We don’t need no stinkin’ musical about dancin’ farmers and cowmen to be basic bitches in boots

But it sure makes a super-cute excuse.

Bro

I’m man enough to admit that I’m not LIFTING the 95s—the only unoccupied incline bench just happens to be parked in front of them today.

But I AM proud enough to broadcast that I’m back up to incline-dumbbelling 75s after a summer of injury-induced absence from the gym and from the 90s that I’d been incline-dumbbelling last spring.

And yes, incline-dumbbelling is now a valid gerund. I’m a licensed copywriter and I am hereby verbing it so.

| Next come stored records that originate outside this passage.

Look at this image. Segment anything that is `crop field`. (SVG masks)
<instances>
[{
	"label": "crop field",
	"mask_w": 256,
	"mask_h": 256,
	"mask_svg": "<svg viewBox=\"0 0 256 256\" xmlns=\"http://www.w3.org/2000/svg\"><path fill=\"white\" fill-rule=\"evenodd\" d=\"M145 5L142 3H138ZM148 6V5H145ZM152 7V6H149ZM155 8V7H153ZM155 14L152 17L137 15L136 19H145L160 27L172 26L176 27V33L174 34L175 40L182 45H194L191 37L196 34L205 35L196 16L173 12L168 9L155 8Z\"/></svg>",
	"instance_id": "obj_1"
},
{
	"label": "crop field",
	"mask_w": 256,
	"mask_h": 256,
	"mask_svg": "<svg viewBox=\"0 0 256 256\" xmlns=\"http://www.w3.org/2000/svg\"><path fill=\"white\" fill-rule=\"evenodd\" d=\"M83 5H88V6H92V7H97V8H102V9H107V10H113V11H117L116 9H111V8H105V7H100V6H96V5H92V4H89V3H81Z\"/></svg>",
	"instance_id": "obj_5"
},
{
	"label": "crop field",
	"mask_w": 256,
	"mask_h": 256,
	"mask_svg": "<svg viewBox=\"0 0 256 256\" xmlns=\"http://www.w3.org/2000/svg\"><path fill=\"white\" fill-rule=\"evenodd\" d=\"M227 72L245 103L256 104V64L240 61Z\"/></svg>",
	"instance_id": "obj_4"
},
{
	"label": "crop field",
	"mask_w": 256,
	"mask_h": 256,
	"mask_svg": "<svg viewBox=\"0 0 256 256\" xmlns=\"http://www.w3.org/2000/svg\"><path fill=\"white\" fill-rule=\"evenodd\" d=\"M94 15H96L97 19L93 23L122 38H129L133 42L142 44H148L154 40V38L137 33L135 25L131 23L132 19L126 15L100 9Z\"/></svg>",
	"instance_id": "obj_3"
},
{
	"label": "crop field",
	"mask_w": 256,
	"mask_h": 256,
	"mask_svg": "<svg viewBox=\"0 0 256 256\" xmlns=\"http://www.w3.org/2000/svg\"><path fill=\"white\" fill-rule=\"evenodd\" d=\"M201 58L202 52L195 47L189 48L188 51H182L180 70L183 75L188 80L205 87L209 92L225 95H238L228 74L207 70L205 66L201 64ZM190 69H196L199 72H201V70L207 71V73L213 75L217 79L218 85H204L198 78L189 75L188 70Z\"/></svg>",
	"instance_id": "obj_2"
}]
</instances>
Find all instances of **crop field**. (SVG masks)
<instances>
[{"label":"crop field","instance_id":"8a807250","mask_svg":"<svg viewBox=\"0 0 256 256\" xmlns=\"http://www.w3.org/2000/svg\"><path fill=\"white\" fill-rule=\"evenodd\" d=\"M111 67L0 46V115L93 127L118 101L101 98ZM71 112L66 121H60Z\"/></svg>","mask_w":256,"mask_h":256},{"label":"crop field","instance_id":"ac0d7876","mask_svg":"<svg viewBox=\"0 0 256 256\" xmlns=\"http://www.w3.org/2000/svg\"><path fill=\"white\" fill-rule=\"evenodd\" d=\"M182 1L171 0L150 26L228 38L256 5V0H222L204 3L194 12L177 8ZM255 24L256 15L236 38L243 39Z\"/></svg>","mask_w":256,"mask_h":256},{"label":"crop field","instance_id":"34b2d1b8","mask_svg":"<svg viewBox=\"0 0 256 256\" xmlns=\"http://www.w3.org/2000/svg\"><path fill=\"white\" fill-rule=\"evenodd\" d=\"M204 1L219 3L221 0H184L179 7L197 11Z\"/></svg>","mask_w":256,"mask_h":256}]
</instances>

Saturday, November 02, 2019

Among my many noteworthy accomplishments today:

I finally got rid of that hideous Monster MalachiteTM square plate and replaced it with a delicately fluted saucer that matches Bitch Kitty’s elegant Velvety VerdigrisTM food bowl.
Now her basement café is just downright fucking classy.

Sigh

Three of Walmart’s finest ran into my cart in one trip and Iowa-timidated ME into saying Ope and I’m sorry but that’s just an egregious abuse of first-caucus-in-the-nation power.

Also: furnace filters + lightbulbs + non-slip rug pads + cat food-to-poop supplies = a sad, sad afternoon of quiet-desperation adulting

Stabby the Cat doesn’t put up with your excuses on back and shoulders day

He does, however, have a benevolent tolerance for your unruly hair.

Friday, November 01, 2019

My stupid new tie won’t hold an expertly tucked dimple

So my fancy-pants event tonight is all but guaranteed to be a catastrophic sartorial failure.

But I voted early so the republic is saved.